Questions on the material
1. Can you reproduce the TFX pipeline notebook between "### Install and" and "the produced metadata.", inclusive, swapping "restricted" for "private"?
2. How would you extend the TFX pipeline notebook past its final line?

# AI Platform Pipeline with TFX

### Install and Import Libraries

In [2]:
from aiplatform.pipelines import client

In [26]:
# Get the AI Platform client library from restricted bucket
!gsutil cp gs://cloud-aiplatform-pipelines/releases/20210209/aiplatform_pipelines_client-0.1.0.caip20210209-py3-none-any.whl .  
# Get the Metadata SDK to query the produced metadata.
!gsutil cp gs://cloud-aiplatform-metadata/sdk/google-cloud-aiplatform-metadata-0.0.1.tar.gz .

Copying gs://cloud-aiplatform-pipelines/releases/20210209/aiplatform_pipelines_client-0.1.0.caip20210209-py3-none-any.whl...
/ [1 files][ 21.9 KiB/ 21.9 KiB]                                                
Operation completed over 1 objects/21.9 KiB.                                     


In [None]:
#Install both libraries
!python3 -m pip install google-cloud-aiplatform
!python3 -m pip install kfp==1.4 google-cloud-aiplatform-metadata-0.0.1.tar.gz aiplatform_pipelines_client-0.1.0.caip20210209-py3-none-any.whl --upgrade

In [3]:
from typing import Optional, Text, List
import absl
import os
import tensorflow as tf
import tensorflow_model_analysis as tfma
#from aiplatform.pipelines import client

from tfx.components.example_gen.import_example_gen.component import ImportExampleGen
from tfx.components import CsvExampleGen
from tfx.components import Evaluator
from tfx.components import ExampleValidator
from tfx.components import InfraValidator
from tfx.components import Pusher
from tfx.components import ResolverNode
from tfx.components import SchemaGen
from tfx.components import StatisticsGen
from tfx.components import Trainer
from tfx.components import Transform
from tfx.orchestration import metadata
from ml_metadata.proto import metadata_store_pb2
from tfx.components.trainer.executor import GenericExecutor
from tfx.dsl.components.base import executor_spec
from tfx.dsl.experimental import latest_artifacts_resolver ## demo
from tfx.dsl.experimental import latest_blessed_model_resolver ## demo
from tfx.orchestration import pipeline as tfx_pipeline
from tfx.orchestration.local.local_dag_runner import LocalDagRunner
from tfx.orchestration.kubeflow.v2 import kubeflow_v2_dag_runner
from tfx.utils.dsl_utils import external_input
from tfx.proto import example_gen_pb2
from tfx.proto import pusher_pb2
from tfx.proto import trainer_pb2
from tfx.types import standard_artifacts
from tfx.types import channel



In [4]:
# Check Versions of Pipeline
print('TensorFlow version: {}'.format(tf.__version__))
print('TFX version: {}'.format(__import__('tfx.version').__version__))

Supplied data
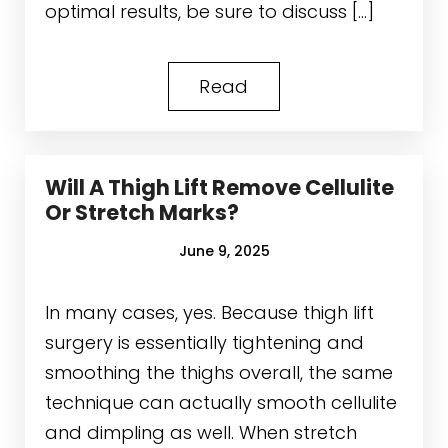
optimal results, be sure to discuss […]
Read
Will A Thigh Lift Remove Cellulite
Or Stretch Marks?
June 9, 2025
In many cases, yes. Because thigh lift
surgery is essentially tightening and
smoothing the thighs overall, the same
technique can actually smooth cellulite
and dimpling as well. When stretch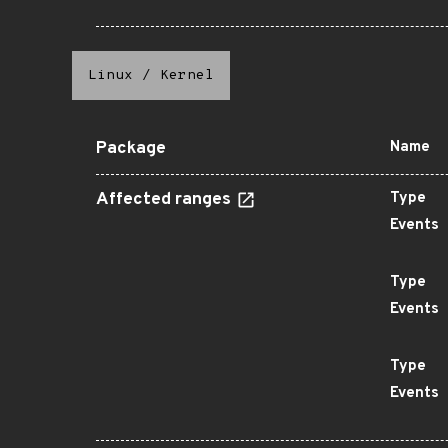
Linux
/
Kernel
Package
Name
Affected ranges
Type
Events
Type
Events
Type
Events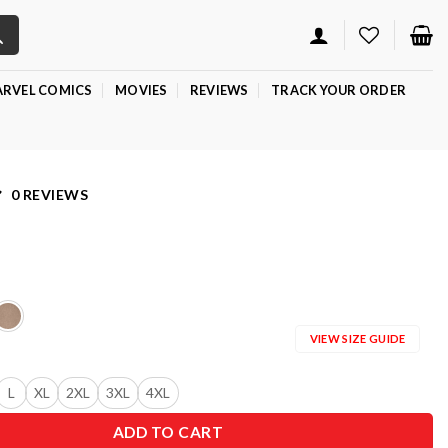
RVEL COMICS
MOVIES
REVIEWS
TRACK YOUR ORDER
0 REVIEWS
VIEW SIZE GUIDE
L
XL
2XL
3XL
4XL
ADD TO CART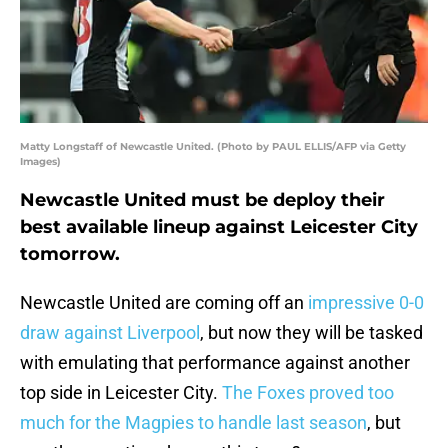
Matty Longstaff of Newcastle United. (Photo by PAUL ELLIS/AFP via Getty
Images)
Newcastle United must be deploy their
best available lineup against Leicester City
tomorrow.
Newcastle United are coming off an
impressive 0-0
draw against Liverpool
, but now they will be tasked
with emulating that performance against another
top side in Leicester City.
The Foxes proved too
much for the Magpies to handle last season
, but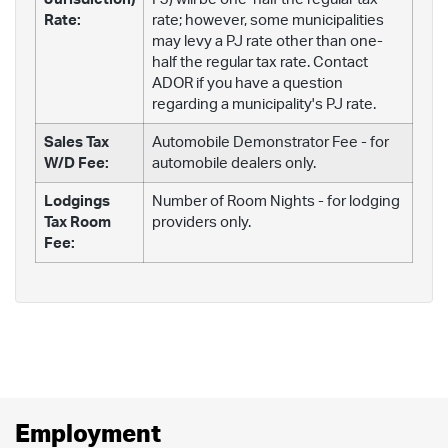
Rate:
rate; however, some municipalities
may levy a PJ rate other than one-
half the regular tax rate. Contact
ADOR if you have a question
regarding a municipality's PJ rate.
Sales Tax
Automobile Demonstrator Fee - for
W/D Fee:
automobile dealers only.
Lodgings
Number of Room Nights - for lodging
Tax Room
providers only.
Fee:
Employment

Responses in order
1.
### Install and Import Libraries

In [2]:
from aiplatform.pipelines import client

In [26]:
# Get the AI Platform client library from private bucket
!gsutil cp gs://cloud-aiplatform-pipelines/releases/20210209/aiplatform_pipelines_client-0.1.0.caip20210209-py3-none-any.whl .  
# Get the Metadata SDK to query the produced metadata.

2.
TensorFlow version: 2.4.1
TFX version: 0.27.0


### Set Environment Variables for Local execution

In [54]:
PROJECT_ID         = 'crazy-hippo-01'
REGION             = 'us-central1'
API_KEY            = ''
PIPELINE_NAME      = 'earnings'
PIPELINE_ROOT      = 'gs://crazy-hippo-01/tfx/binary_classification/pipeline'
TRANSFORM_FILE     = 'transform.py'
#TRANSFORM_FILE    = 'gs://crazy-hippo-01/tfx/binary_classification/transform.py'
TRAINER_FILE       = 'trainer.py'
#TRAINER_FILE      = 'gs://crazy-hippo-01/tfx/binary_classification/trainer.py'
RAW_DATA           = "gs://crazy-hippo-01/tfx/binary_classification/raw/"
SERVING_MODEL_DIR = 'gs://crazy-hippo-01/tfx/binary_classification/serving_model/'
METADATA_PATH     = os.path.join('.', 'tfx_metadata', PIPELINE_NAME, 'metadata.db')


### Pipeline Function

In [5]:
def create_tfx_pipeline(
    pipeline_name: Text, input_dir: Text, metadata_connection_config: Optional[metadata_store_pb2.ConnectionConfig] = None
    ):
   
    # Output 2 splits: train:eval=3:1.
    example_gen = CsvExampleGen(input_base=RAW_DATA)
    
    statistics_gen = StatisticsGen(examples=example_gen.outputs['examples'])

    schema_gen = SchemaGen(
        statistics=statistics_gen.outputs['statistics'],
        infer_feature_shape=True)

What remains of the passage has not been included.